[Material for the task — start]

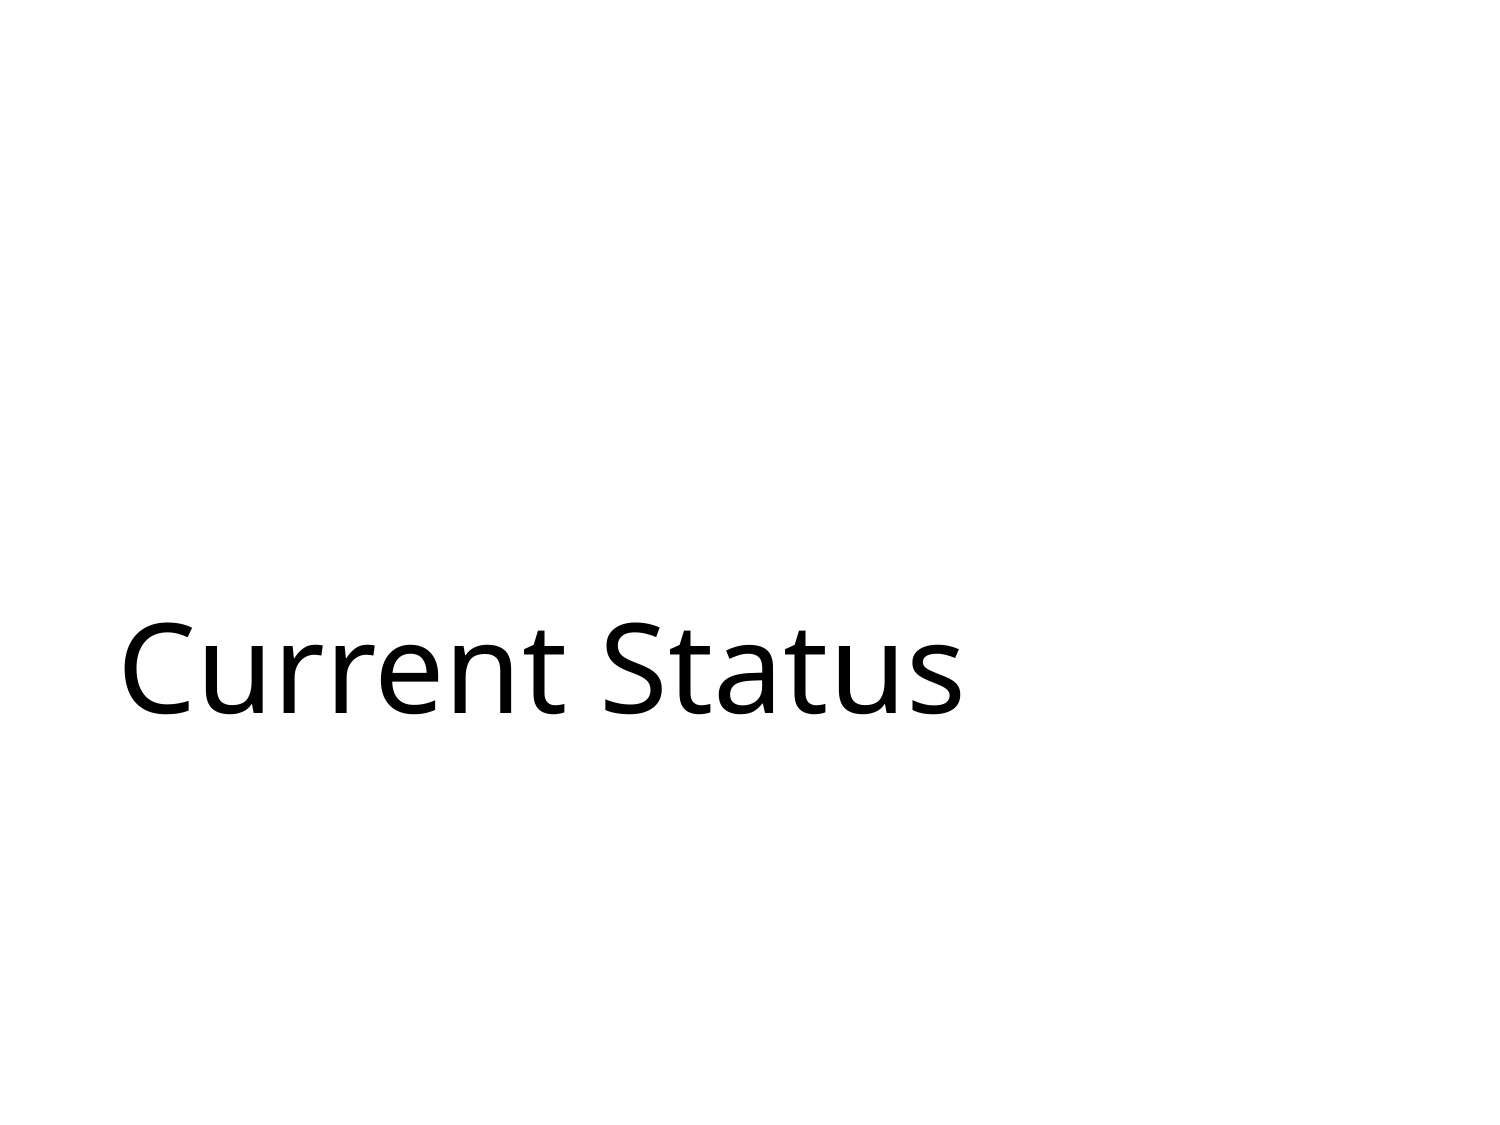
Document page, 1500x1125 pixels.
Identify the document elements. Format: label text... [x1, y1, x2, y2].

title Current Status [102, 280, 1397, 749]
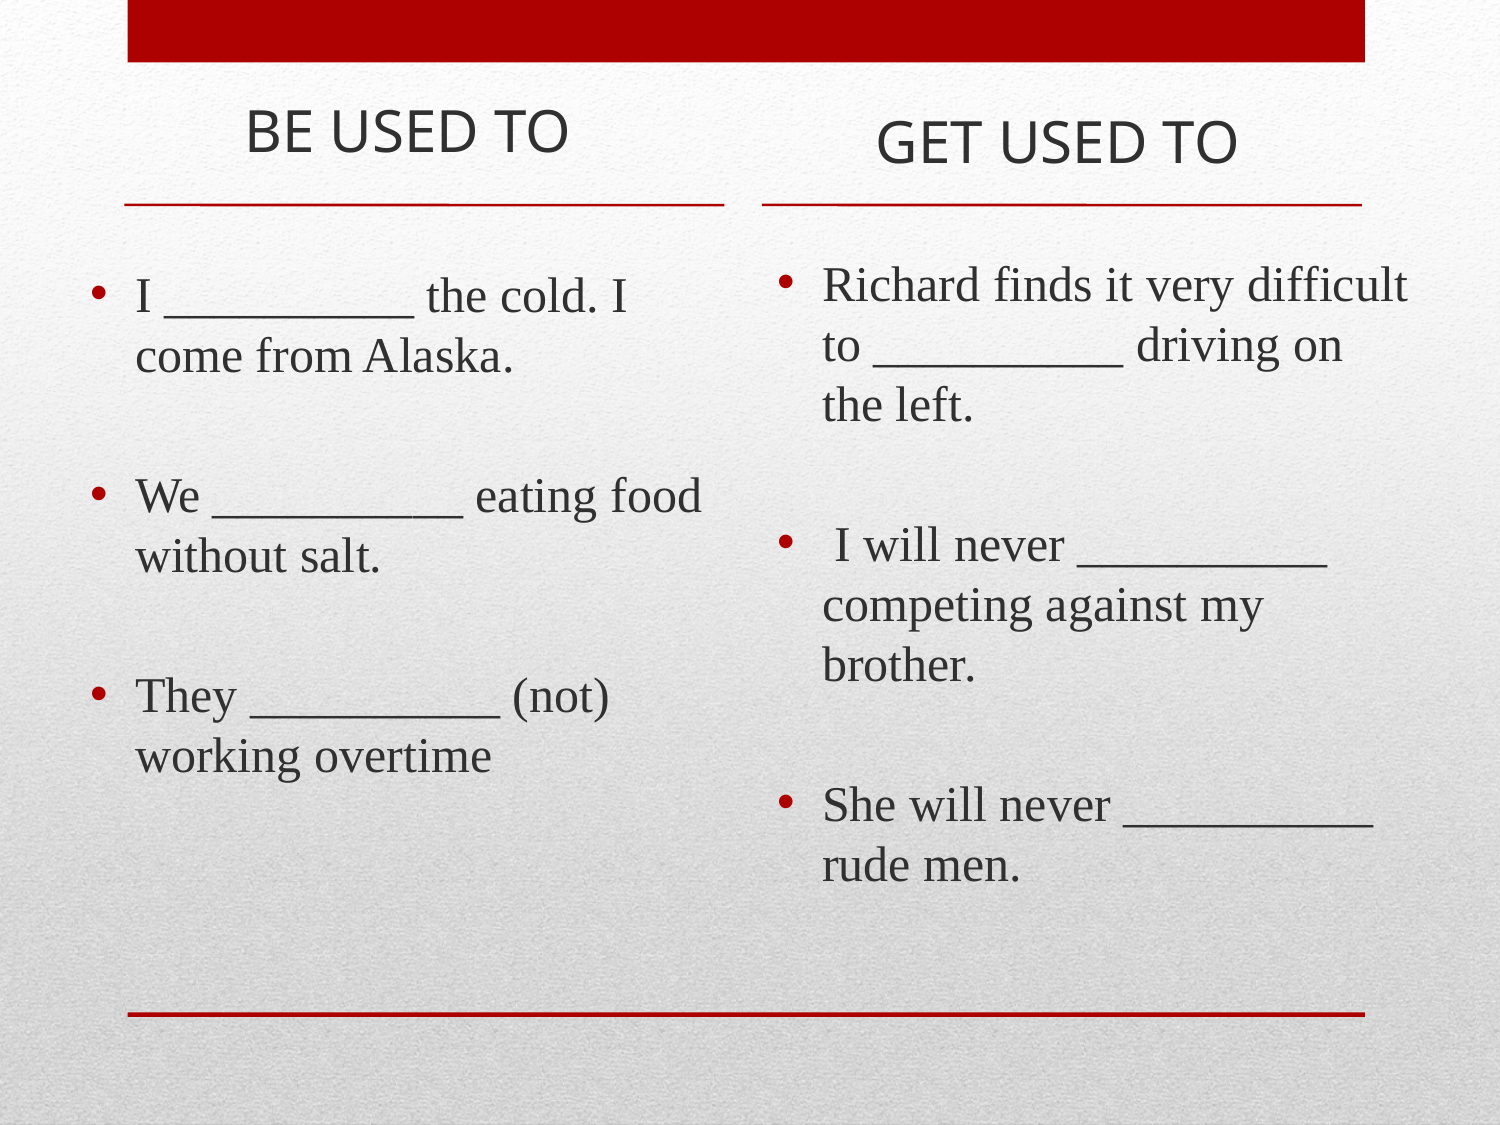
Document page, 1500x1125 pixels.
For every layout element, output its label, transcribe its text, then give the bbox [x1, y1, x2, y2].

list GET USED TO [726, 78, 1390, 184]
list I __________ the cold. I come from Alaska. We __________ eating food without salt. They __________ (not) working overtime [75, 255, 738, 1005]
list BE USED TO [76, 66, 740, 172]
list Richard finds it very difficult to __________ driving on the left. I will never __________ competing against my brother. She will never __________ rude men. [761, 243, 1425, 1047]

[Material for the task — finish]

Write out the data exactly, but not its pictures.

**Output**
Document page, 1500x1125 pixels.
Identify the document elements. Format: label text... [x1, y1, x2, y2].

title Current Status [102, 280, 1397, 749]
Document page, 1500x1125 pixels.
For every layout element, output its label, transcribe its text, then give the bbox [x1, y1, x2, y2].

list GET USED TO [726, 78, 1390, 184]
list I __________ the cold. I come from Alaska. We __________ eating food without salt. They __________ (not) working overtime [75, 255, 738, 1005]
list BE USED TO [76, 66, 740, 172]
list Richard finds it very difficult to __________ driving on the left. I will never __________ competing against my brother. She will never __________ rude men. [761, 243, 1425, 1047]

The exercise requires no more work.